• EXERCISE MATERIAL:
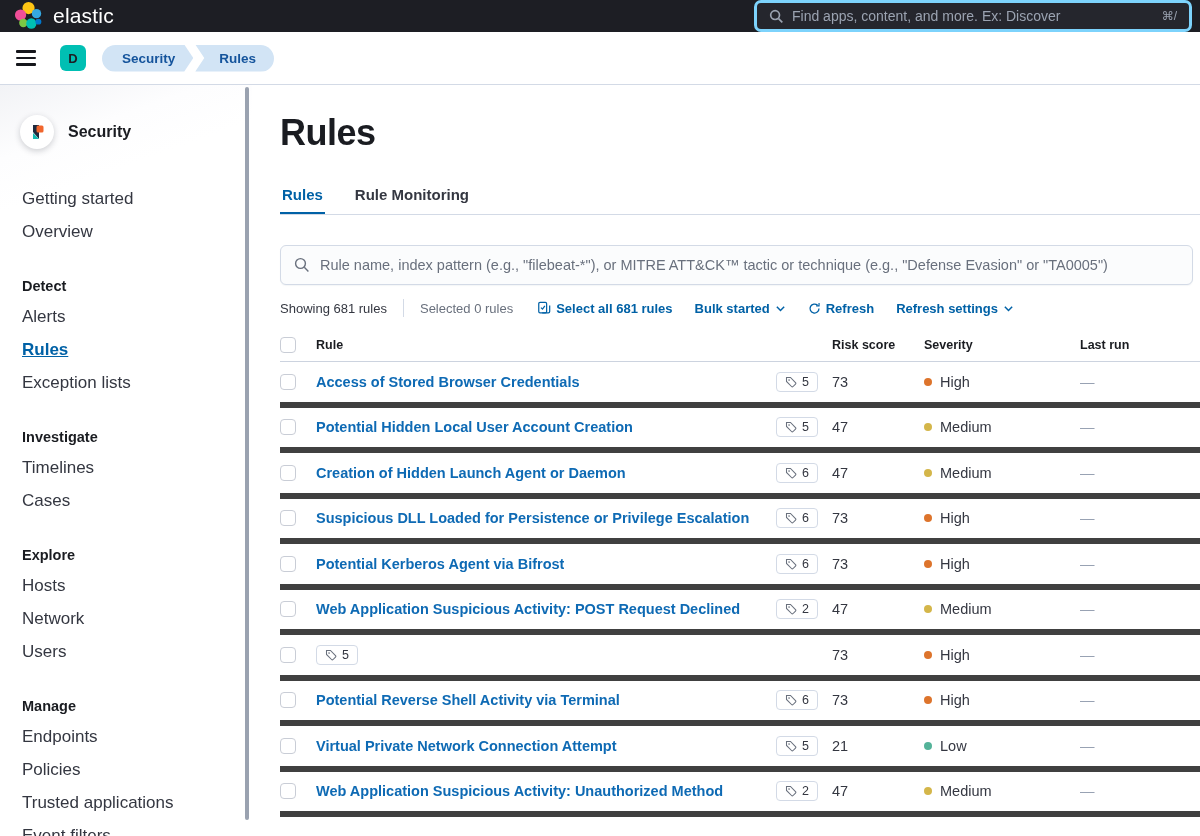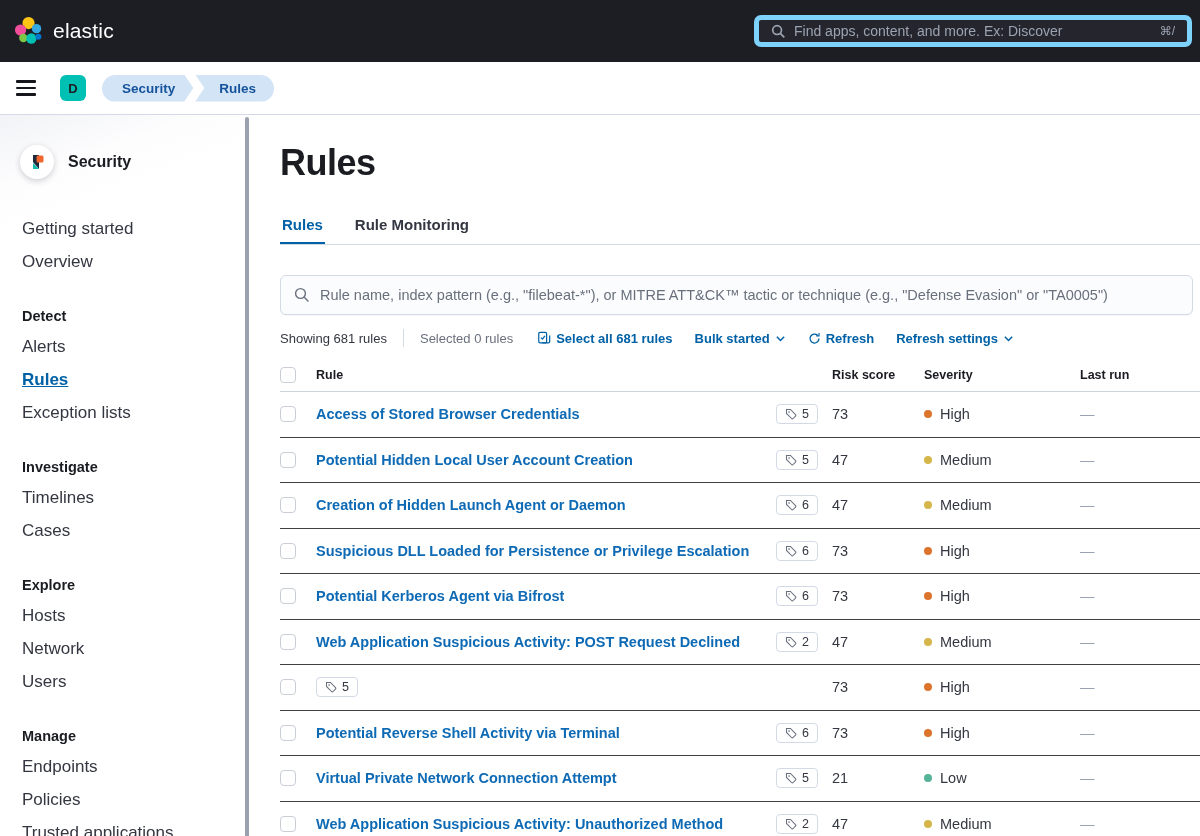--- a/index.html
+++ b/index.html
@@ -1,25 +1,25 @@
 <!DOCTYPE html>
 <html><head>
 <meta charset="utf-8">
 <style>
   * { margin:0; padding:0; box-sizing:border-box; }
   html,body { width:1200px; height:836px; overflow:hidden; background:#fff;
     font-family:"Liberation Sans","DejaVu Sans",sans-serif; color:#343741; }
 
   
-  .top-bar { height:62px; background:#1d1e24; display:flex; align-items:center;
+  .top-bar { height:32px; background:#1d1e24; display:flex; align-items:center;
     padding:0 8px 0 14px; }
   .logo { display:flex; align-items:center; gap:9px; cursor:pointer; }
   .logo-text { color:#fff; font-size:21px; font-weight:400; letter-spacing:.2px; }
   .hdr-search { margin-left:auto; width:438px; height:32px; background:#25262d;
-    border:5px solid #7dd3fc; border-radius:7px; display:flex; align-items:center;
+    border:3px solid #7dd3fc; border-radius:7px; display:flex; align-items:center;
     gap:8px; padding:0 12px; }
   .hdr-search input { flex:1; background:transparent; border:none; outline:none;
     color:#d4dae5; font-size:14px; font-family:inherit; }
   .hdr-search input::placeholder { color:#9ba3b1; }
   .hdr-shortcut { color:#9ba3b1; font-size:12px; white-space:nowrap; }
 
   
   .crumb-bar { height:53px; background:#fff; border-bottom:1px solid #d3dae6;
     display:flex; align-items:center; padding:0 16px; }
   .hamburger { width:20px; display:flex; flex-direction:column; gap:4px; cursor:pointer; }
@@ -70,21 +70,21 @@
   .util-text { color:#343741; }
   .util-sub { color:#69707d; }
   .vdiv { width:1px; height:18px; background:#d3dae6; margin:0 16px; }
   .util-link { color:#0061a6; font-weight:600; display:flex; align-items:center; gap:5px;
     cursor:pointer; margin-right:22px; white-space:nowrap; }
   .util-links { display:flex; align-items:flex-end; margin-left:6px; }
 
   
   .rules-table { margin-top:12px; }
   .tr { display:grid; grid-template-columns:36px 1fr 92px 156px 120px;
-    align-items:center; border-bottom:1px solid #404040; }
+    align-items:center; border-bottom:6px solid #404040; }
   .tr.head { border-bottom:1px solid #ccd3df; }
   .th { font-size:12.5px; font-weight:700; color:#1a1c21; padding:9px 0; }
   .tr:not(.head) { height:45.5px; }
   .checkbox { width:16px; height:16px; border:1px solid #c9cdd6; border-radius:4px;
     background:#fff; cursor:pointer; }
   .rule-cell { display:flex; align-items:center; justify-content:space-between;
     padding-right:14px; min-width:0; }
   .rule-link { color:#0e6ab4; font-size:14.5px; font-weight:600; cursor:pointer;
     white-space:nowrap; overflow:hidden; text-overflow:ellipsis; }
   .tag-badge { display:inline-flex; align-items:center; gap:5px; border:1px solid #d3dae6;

--

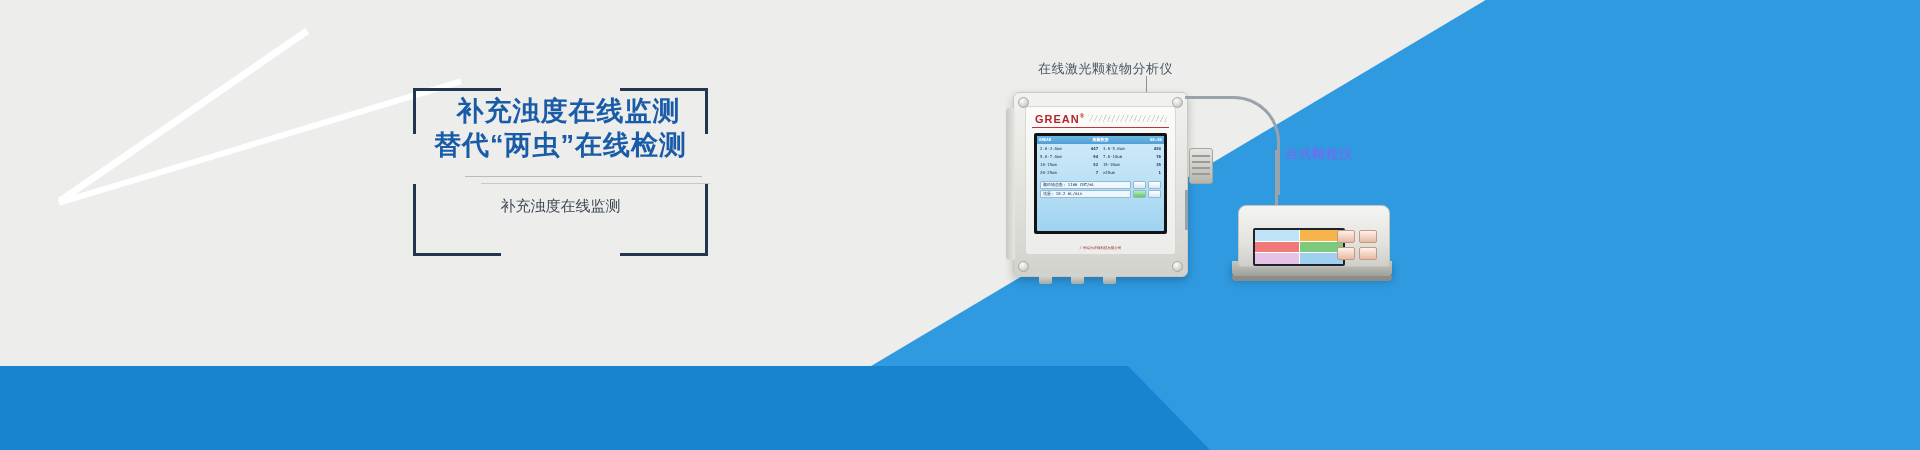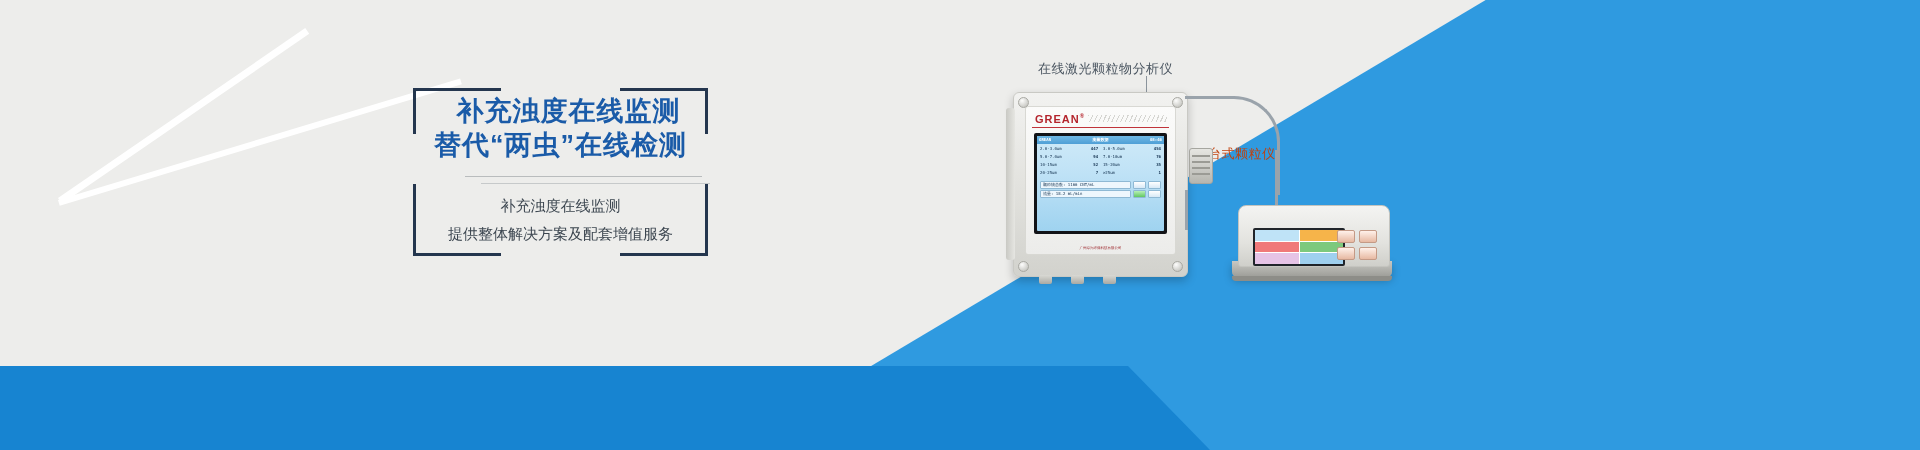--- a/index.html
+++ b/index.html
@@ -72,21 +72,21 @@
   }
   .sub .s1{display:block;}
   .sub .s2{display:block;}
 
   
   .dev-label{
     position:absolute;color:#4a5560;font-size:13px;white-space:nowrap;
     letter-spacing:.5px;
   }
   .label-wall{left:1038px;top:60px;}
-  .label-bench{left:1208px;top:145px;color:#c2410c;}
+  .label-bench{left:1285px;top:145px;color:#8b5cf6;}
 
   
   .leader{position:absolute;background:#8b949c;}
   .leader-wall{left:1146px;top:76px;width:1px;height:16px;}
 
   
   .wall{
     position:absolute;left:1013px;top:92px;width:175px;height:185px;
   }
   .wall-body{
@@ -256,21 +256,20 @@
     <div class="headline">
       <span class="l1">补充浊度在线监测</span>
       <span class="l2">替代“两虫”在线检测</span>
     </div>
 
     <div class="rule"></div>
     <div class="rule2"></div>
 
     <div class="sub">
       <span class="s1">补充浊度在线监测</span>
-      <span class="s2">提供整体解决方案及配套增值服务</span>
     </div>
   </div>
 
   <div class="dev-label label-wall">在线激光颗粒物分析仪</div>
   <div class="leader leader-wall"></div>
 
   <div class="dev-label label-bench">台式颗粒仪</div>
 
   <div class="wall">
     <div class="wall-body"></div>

• TO-DO ITEM: Please output exactly the lines between the one holding "color:#d4dae5; font-size:14px; font-family:inherit;" and the one holding "font-size:14.5px; font-weight:600; cursor:pointer;" in the records above, inclusive, and nothing more.

• RESULT OF THIS TASK:
     color:#d4dae5; font-size:14px; font-family:inherit; }
   .hdr-search input::placeholder { color:#9ba3b1; }
   .hdr-shortcut { color:#9ba3b1; font-size:12px; white-space:nowrap; }
 
   
   .crumb-bar { height:53px; background:#fff; border-bottom:1px solid #d3dae6;
     display:flex; align-items:center; padding:0 16px; }
   .hamburger { width:20px; display:flex; flex-direction:column; gap:4px; cursor:pointer; }
@@ -70,21 +70,21 @@
   .util-text { color:#343741; }
   .util-sub { color:#69707d; }
   .vdiv { width:1px; height:18px; background:#d3dae6; margin:0 16px; }
   .util-link { color:#0061a6; font-weight:600; display:flex; align-items:center; gap:5px;
     cursor:pointer; margin-right:22px; white-space:nowrap; }
   .util-links { display:flex; align-items:flex-end; margin-left:6px; }
 
   
   .rules-table { margin-top:12px; }
   .tr { display:grid; grid-template-columns:36px 1fr 92px 156px 120px;
-    align-items:center; border-bottom:1px solid #404040; }
+    align-items:center; border-bottom:6px solid #404040; }
   .tr.head { border-bottom:1px solid #ccd3df; }
   .th { font-size:12.5px; font-weight:700; color:#1a1c21; padding:9px 0; }
   .tr:not(.head) { height:45.5px; }
   .checkbox { width:16px; height:16px; border:1px solid #c9cdd6; border-radius:4px;
     background:#fff; cursor:pointer; }
   .rule-cell { display:flex; align-items:center; justify-content:space-between;
     padding-right:14px; min-width:0; }
   .rule-link { color:#0e6ab4; font-size:14.5px; font-weight:600; cursor:pointer;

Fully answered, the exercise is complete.